PS: am really sorry about my technical English.
i'm so newbie in python that i don't get the right idea about regular
expressions. This is what i want to do:
Extract using python some information and them replace this expresion
for others, i use as a base the wikitext and this is what i do:
<code file="parse.py">
paragraphs = """
= Test '''wikitest'''=
[[Image:image_link.jpg|rigth|thumbnail|200px|"PREMIER"]]
[http://www.google.com.cu]
::''Note: This is just an example to test some regular expressions
stuffs.''
The ''wikitext'' is a text format that helps a lot. In concept is a
simple [[markup]] [[programming_language|language]]. That helps to make
simple create documentations texts.
==Wikitext==
Created by Warn as a ...
<nowiki>[</nowiki> this is a normal <nowiki>sign]</nowiki>
""".split('\n\n')
import re
wikipatterns = {
'a_nowiki' : re.compile(r"<nowiki>(.\S+)</nowiki>"), # nowiki
'section' : re.compile(r"\=(.*)\="), # section one tags
'sectiontwo' : re.compile(r"\=\=(.*?)\=\="),# section two tags
'wikilink': re.compile(r"\[\[(.*?)\]\]"), # links tags
'link': re.compile(r"\[(.*?)\]"), # external links tags
'italic': re.compile(r"\'\'(.*?)\'\'"), # italic text tags
'bold' : re.compile(r"\'\'\'(.*?)\'\'\'"), # bold text tags
}
for pattern in wikipatterns:
print "===> processing pattern :", pattern, "<=============="
for paragraph in paragraphs:
print wikipatterns[pattern].findall(paragraph)
</code>
But When i run it the result is not what i want, it's something like:
<code>
michel@cerebellum:/local/python$python parser.py
===> processing pattern : bold <==============
['braille']
[]
[]
[]
[]
[]
===> processing pattern : section <==============
[" Test '''wikitest'''"]
[]
[]
['=Wikitext=']
[]
[]
===> processing pattern : sectiontwo <==============
[]
[]
[]
['Wikitext']
[]
[]
===> processing pattern : link <==============
['[Image:image_link.jpg|rigth|thumbnail|200px|"PREMIER"']

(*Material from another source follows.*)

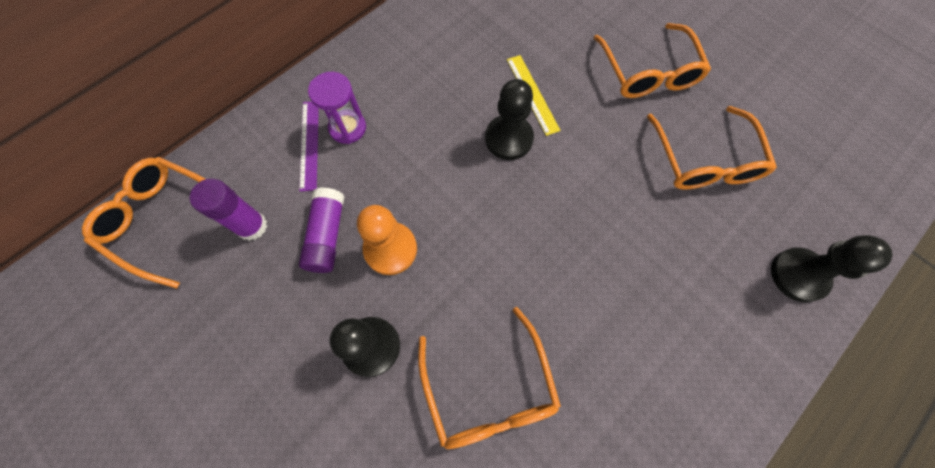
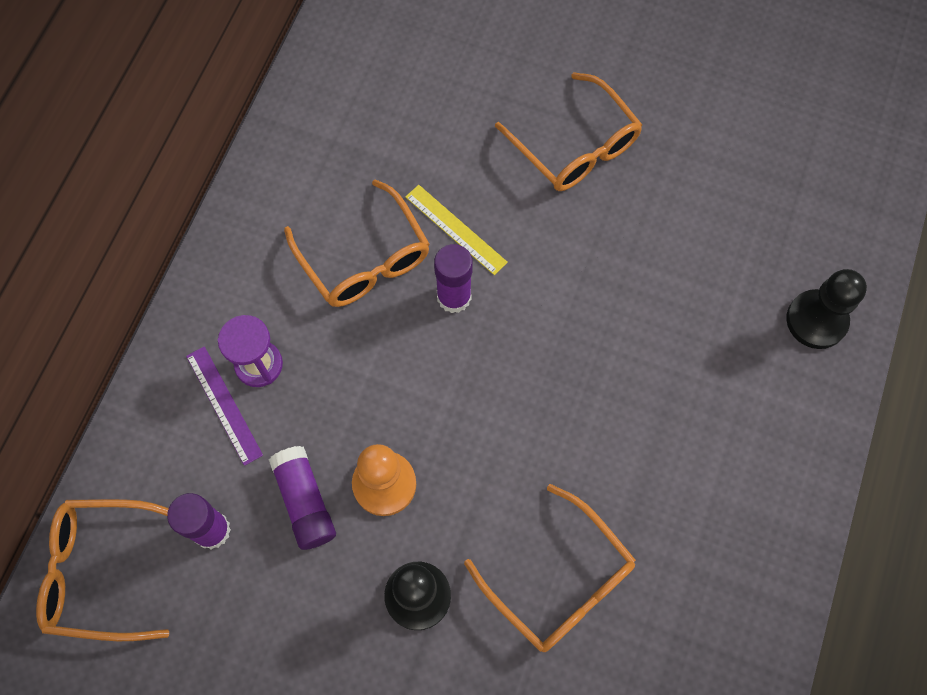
camera: 25 degrees left, 0 degrees up
(509, 139) = (454, 297): black pawn -> purple glue stick
(704, 161) = (677, 231): orange glasses -> orange glasses (364, 259)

['http://www.google.com.cu']
['[markup', '[programming_language|language']
[]
[]
['</nowiki> this is a normal <nowiki>sign']
===> processing pattern : italic <==============
["'wikitest"]
['Note: This is just an example to test some regular expressions
stuffs.']
['wikitext']
[]
[]
[]
===> processing pattern : wikilink <==============
['Image:image_link.jpg|rigth|thumbnail|200px|"PREMIER"']
[]
['markup', 'programming_language|language']
[]
[]
[]
===> processing pattern : a_nowiki <==============
[]
[]
[]
[]
[]
['sign]']
</code>
In the first case the result it's Ok
In the second the first it's Ok, but the second it's not because second
result it's a level two section not a level one.
In the third result things are Ok
The fourth, the first and thrid result are wrong beacuse they are level
two links, but the second it's Ok.
The fifth it Ok
The sixth shows only one result and it should show two.
Please help.
PS: am really sorry about my technical English.